Collected data:
◇ ◇ ◇

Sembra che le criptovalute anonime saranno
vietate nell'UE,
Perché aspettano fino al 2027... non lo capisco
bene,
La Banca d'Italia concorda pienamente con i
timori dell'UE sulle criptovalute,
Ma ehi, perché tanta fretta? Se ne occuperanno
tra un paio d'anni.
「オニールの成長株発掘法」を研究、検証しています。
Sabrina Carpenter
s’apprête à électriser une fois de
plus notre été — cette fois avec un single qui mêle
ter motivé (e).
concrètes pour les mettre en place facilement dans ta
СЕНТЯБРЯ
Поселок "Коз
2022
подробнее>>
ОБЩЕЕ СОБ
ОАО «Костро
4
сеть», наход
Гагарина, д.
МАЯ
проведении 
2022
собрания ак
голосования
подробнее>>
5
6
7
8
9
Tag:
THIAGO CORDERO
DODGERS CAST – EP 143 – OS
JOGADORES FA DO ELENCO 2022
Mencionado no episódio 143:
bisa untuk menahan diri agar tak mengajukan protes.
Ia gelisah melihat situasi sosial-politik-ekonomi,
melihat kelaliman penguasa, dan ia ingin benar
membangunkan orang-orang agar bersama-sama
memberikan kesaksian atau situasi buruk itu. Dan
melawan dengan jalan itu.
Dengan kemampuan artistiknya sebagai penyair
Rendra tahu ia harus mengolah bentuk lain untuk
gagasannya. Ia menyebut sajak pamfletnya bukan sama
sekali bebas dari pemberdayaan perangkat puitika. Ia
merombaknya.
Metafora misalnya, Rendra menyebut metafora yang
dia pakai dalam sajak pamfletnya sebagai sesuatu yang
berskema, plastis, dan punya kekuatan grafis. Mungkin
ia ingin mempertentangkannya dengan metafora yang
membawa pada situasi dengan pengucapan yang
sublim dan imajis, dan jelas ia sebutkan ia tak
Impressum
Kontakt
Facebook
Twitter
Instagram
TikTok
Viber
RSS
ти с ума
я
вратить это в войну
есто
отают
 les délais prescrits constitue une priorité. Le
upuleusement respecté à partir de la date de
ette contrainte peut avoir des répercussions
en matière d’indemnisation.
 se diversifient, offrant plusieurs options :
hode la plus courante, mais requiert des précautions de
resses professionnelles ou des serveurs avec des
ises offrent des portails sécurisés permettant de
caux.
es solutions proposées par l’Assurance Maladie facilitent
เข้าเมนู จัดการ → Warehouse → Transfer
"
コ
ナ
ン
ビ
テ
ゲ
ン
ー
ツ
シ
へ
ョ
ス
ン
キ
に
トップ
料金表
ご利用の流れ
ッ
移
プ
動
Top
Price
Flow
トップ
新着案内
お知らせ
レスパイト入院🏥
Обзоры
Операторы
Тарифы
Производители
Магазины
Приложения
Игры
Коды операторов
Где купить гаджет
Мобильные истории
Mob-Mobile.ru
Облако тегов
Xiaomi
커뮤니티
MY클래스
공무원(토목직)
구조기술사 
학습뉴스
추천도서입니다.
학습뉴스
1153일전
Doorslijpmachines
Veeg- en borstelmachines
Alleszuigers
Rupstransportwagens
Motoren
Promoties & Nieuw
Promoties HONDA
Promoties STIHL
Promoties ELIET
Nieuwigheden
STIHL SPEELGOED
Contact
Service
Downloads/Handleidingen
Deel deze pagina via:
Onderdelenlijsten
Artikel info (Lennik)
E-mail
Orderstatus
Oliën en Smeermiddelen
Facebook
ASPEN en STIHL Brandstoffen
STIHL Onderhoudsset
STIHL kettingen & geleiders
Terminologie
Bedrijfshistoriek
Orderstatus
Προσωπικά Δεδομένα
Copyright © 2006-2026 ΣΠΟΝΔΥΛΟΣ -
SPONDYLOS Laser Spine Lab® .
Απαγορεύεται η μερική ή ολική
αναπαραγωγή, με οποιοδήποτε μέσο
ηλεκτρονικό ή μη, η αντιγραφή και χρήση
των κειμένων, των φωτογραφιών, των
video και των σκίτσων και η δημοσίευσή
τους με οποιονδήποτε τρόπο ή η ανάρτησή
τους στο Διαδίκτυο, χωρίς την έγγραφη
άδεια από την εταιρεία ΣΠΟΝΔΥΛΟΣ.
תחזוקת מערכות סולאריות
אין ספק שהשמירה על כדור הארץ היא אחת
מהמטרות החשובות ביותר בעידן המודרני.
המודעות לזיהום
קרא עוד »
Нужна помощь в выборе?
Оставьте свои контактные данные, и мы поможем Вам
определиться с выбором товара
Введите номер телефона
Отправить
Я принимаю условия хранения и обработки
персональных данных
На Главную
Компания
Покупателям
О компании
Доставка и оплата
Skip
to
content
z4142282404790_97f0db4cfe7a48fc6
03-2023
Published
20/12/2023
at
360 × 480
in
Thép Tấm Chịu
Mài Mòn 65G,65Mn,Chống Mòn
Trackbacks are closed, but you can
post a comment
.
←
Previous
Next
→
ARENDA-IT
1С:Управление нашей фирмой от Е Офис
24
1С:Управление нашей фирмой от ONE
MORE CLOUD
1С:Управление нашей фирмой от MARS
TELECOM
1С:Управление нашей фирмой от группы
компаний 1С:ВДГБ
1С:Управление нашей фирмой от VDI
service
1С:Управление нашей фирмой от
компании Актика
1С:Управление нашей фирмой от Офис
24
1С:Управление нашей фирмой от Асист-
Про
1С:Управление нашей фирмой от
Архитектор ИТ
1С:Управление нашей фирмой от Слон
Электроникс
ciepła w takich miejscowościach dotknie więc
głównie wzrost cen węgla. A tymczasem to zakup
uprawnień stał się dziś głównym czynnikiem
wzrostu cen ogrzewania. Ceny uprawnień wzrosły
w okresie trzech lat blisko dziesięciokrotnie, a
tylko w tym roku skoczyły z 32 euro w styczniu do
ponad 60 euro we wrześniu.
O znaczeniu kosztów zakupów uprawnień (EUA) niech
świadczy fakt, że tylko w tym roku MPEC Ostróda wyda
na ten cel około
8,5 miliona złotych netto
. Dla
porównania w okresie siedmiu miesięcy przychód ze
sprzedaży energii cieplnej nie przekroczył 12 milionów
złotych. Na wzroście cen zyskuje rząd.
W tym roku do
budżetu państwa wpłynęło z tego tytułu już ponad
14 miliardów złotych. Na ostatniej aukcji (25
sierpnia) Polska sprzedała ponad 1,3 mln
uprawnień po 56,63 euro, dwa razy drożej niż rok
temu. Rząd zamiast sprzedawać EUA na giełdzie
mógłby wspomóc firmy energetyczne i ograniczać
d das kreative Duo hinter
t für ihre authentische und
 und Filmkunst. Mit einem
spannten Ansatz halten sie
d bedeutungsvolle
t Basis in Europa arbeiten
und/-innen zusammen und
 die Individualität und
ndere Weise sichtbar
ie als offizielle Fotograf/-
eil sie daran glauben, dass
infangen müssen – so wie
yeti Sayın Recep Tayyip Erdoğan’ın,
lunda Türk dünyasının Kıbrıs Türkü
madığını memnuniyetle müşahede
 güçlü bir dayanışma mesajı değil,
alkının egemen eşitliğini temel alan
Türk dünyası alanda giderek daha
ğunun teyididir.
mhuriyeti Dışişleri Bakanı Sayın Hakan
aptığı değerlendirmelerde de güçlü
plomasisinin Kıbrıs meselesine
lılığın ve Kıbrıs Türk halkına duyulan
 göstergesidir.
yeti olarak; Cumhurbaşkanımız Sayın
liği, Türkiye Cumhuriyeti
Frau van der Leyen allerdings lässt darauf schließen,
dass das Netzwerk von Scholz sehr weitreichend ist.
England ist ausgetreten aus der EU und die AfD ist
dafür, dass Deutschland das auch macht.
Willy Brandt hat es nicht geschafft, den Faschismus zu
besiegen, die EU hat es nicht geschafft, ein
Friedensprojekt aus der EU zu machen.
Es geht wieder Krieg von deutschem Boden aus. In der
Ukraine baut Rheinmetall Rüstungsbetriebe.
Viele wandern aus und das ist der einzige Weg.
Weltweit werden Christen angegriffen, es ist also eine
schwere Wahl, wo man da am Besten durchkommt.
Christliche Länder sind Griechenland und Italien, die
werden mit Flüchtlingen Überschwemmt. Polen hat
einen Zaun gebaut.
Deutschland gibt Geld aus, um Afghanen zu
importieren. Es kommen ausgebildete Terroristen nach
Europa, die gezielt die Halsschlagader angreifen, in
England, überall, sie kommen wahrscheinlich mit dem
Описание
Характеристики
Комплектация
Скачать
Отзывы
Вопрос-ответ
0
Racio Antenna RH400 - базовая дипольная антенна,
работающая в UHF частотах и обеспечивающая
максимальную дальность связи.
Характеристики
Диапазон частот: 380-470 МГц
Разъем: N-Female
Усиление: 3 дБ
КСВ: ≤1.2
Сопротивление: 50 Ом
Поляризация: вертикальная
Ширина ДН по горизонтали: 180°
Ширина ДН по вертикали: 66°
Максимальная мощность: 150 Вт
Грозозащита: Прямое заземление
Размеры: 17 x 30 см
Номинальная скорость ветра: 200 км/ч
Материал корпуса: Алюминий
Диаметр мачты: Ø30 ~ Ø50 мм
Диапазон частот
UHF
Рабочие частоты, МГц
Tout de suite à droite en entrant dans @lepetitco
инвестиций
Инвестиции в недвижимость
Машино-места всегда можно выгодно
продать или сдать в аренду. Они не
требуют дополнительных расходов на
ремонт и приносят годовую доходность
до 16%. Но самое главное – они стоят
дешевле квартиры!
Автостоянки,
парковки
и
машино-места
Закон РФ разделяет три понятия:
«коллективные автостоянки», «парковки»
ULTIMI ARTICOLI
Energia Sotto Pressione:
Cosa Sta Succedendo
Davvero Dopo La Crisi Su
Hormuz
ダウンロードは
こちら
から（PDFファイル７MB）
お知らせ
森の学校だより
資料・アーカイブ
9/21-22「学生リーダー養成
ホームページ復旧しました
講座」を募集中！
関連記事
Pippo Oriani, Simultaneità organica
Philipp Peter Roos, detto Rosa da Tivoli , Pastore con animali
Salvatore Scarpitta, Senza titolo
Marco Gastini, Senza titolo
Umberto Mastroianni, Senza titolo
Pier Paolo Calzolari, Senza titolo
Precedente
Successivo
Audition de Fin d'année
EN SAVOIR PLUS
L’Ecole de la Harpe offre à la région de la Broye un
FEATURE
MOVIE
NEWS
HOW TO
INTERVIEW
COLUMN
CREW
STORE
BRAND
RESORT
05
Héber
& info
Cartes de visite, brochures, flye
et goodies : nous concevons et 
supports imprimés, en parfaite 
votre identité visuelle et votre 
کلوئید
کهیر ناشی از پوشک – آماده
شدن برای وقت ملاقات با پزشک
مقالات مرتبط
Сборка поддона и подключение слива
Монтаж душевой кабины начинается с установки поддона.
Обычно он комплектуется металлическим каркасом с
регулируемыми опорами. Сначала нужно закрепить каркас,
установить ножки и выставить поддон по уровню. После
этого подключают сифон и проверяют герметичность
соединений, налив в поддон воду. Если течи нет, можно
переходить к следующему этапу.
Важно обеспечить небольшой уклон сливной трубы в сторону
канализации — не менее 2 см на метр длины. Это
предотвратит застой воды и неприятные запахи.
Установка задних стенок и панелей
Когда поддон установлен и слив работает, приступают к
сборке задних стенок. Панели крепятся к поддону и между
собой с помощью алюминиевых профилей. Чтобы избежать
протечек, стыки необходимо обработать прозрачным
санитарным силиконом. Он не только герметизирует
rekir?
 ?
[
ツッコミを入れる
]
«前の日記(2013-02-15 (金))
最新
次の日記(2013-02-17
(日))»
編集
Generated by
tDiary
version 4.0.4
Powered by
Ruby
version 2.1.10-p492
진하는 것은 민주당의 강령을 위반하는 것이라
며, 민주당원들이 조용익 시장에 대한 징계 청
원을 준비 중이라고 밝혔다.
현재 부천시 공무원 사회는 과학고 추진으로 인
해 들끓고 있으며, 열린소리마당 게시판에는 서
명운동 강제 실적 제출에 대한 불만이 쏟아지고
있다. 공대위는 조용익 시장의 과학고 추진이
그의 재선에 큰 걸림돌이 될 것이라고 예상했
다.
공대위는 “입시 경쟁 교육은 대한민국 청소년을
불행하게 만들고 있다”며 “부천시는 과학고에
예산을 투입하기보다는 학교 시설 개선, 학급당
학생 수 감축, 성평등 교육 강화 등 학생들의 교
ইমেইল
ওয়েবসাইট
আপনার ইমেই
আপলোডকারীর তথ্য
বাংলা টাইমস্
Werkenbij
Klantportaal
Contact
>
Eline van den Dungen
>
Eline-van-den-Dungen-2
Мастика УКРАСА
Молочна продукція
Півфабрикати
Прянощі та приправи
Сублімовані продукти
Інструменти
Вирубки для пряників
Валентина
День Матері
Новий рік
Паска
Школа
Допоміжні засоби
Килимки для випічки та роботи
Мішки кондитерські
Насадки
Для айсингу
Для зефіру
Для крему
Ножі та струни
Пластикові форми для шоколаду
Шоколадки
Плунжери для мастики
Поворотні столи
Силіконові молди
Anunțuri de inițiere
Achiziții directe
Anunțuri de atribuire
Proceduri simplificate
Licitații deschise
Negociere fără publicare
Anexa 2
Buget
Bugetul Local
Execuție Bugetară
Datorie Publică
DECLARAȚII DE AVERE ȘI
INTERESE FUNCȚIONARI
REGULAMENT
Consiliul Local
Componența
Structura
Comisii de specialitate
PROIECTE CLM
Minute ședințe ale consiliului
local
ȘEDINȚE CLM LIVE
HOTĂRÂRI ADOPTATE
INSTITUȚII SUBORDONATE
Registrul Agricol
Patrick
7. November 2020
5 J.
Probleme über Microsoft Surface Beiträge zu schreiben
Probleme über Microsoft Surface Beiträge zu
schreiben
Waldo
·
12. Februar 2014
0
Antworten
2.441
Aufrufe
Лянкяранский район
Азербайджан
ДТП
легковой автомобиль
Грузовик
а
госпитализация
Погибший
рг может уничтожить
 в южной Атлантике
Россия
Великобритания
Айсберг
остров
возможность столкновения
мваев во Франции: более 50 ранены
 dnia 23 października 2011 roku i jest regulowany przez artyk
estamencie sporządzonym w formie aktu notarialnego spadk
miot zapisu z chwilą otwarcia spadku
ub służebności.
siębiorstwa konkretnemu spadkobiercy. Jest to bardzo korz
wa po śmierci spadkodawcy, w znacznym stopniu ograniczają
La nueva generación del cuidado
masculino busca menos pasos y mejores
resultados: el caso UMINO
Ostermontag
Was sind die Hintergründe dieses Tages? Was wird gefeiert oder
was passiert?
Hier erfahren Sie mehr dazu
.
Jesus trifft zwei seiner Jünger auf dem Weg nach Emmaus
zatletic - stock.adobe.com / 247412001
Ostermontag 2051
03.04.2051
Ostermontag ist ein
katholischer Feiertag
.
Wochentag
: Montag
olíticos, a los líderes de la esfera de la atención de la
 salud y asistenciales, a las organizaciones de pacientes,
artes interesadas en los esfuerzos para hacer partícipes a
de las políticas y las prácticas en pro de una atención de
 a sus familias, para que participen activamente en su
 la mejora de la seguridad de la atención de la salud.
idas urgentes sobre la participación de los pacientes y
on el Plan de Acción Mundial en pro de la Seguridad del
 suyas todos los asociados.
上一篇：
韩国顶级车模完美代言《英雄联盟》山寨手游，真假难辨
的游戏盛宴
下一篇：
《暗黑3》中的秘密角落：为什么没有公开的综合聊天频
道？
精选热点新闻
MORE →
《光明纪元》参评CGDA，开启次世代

◇ ◇ ◇

WORK TASK: Starting at the first line and ending at the line that contains "gagasannya. Ia menyebut", output these lines as a JSON list of strings, one string per line, leaving out any blank lines.

YOUR RESPONSE:
[
  "Sembra che le criptovalute anonime saranno",
  "vietate nell'UE,",
  "Perché aspettano fino al 2027... non lo capisco",
  "bene,",
  "La Banca d'Italia concorda pienamente con i",
  "timori dell'UE sulle criptovalute,",
  "Ma ehi, perché tanta fretta? Se ne occuperanno",
  "tra un paio d'anni.",
  "「オニールの成長株発掘法」を研究、検証しています。",
  "Sabrina Carpenter",
  "s’apprête à électriser une fois de",
  "plus notre été — cette fois avec un single qui mêle",
  "ter motivé (e).",
  "concrètes pour les mettre en place facilement dans ta",
  "СЕНТЯБРЯ",
  "Поселок \"Коз",
  "2022",
  "подробнее>>",
  "ОБЩЕЕ СОБ",
  "ОАО «Костро",
  "4",
  "сеть», наход",
  "Гагарина, д.",
  "МАЯ",
  "проведении ",
  "2022",
  "собрания ак",
  "голосования",
  "подробнее>>",
  "5",
  "6",
  "7",
  "8",
  "9",
  "Tag:",
  "THIAGO CORDERO",
  "DODGERS CAST – EP 143 – OS",
  "JOGADORES FA DO ELENCO 2022",
  "Mencionado no episódio 143:",
  "bisa untuk menahan diri agar tak mengajukan protes.",
  "Ia gelisah melihat situasi sosial-politik-ekonomi,",
  "melihat kelaliman penguasa, dan ia ingin benar",
  "membangunkan orang-orang agar bersama-sama",
  "memberikan kesaksian atau situasi buruk itu. Dan",
  "melawan dengan jalan itu.",
  "Dengan kemampuan artistiknya sebagai penyair",
  "Rendra tahu ia harus mengolah bentuk lain untuk",
  "gagasannya. Ia menyebut sajak pamfletnya bukan sama"
]